Die Belastung der Luft mit Stickstoffdioxid (NO2) ist 2017 im Vergleich zum Vorjahr zurückgegangen. Die Zahl der Kommunen mit Grenzwertüberschreitungen nahm nach erster Schätzung von 90 auf 70 ab. Das zeigt die Auswertung der vorläufigen Mess­da­ten der Länder und des Umweltbundesamtes (UBA). Dennoch: An rund 46% der verkehrsnahen Messstationen wurde der Grenzwert von 40 µg/m³ im Jahresmittel überschritten, an zwei Drittel dieser Stationen mit Werten von mehr als 45 µg/m3 sogar deutlich.

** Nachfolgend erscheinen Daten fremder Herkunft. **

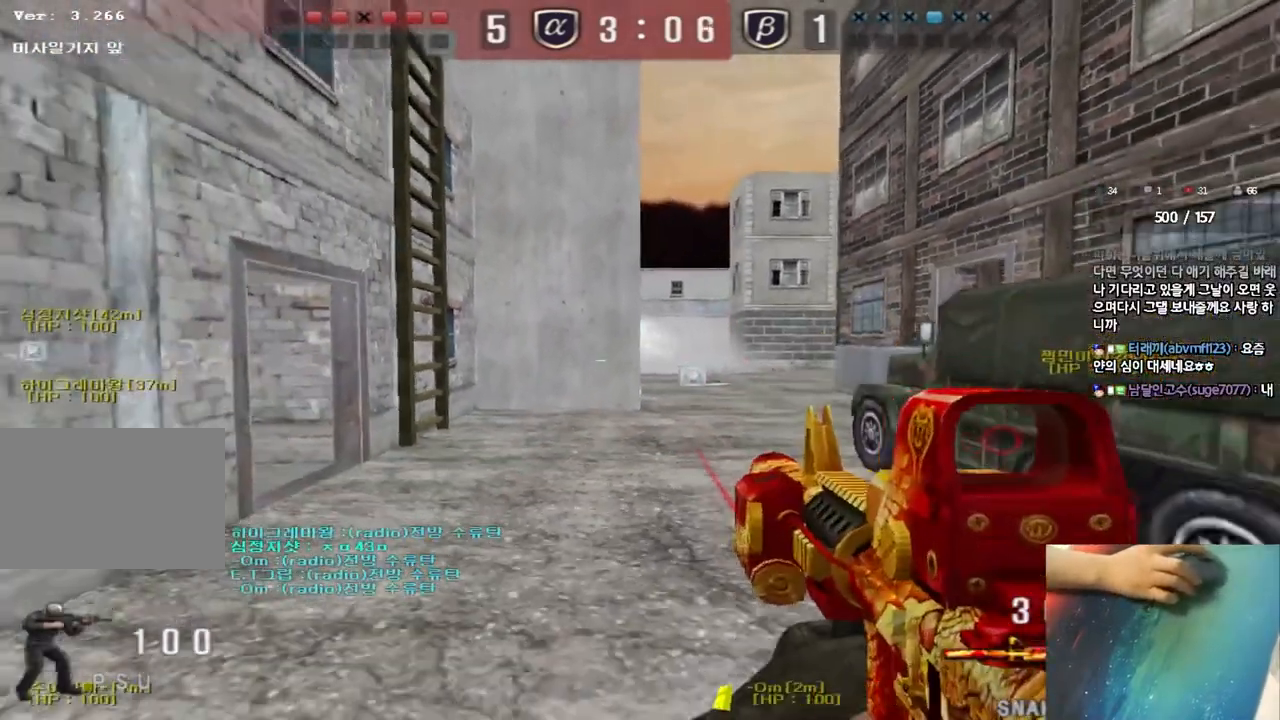
{"keys": ["d", "s", "shift"], "events": [[33, "a", "down"], [33, "d", "up"], [33, "shift", "down"], [267, "a", "up"], [283, "d", "down"]]}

„Die Entwicklung geht in die richtige Richtung. Wir sind aber noch längst nicht am Ziel. Immer noch liegen viele Städte deutlich über dem seit 2010 einzuhaltenden Grenz­wert, viele Einwohner sind also weiter zu viel gesundheitsschädlichem Stickstoffdioxid ausgesetzt. Schuld sind vor allem die Diesel-Autos mit hohen Realemissionen, die oftmals erst in den vergangen Jahren zugelassen wurden und in den Städten unter­wegs sind“, konstatiert Maria Krautzberger, Präsidentin des UBA. „Wie vom Umwelt­bun­desamt im Sommer 2017 schon geschätzt, werden die Maßnahmen des Diesel-Gipfels mit Software-Updates und Umtauschprämien nicht ausreichen, um die Luft in den Städten so zu verbessern, dass die Grenzwerte überall eingehalten werden. Wir brauchen dringend die Hardware-Nachrüstung der Autos und leichten Nutzfahrzeuge. Nur so können wir die Gesundheitsbelastungen durch Stickstoffoxide schnell und vor allem dauerhaft senken.“

Den Rückgang der mittleren Stickstoffdioxidbelastung an verkehrsnahen Messstationen im Jahr 2017 um zirka 2 µg/m³ im Jahresmittel wertet das UBA als Indiz dafür, dass die durch die Dieseldebatte angestoßenen Maßnahmen in den Städten anfangen zu wirken. So wurden beispielsweise...
  • örtlich Tempolimits eingeführt,
  • durch Straßenverengung der Verkehr reduziert,
  • öffentliche Verkehre gefördert und
  • Busse nachgerüstet.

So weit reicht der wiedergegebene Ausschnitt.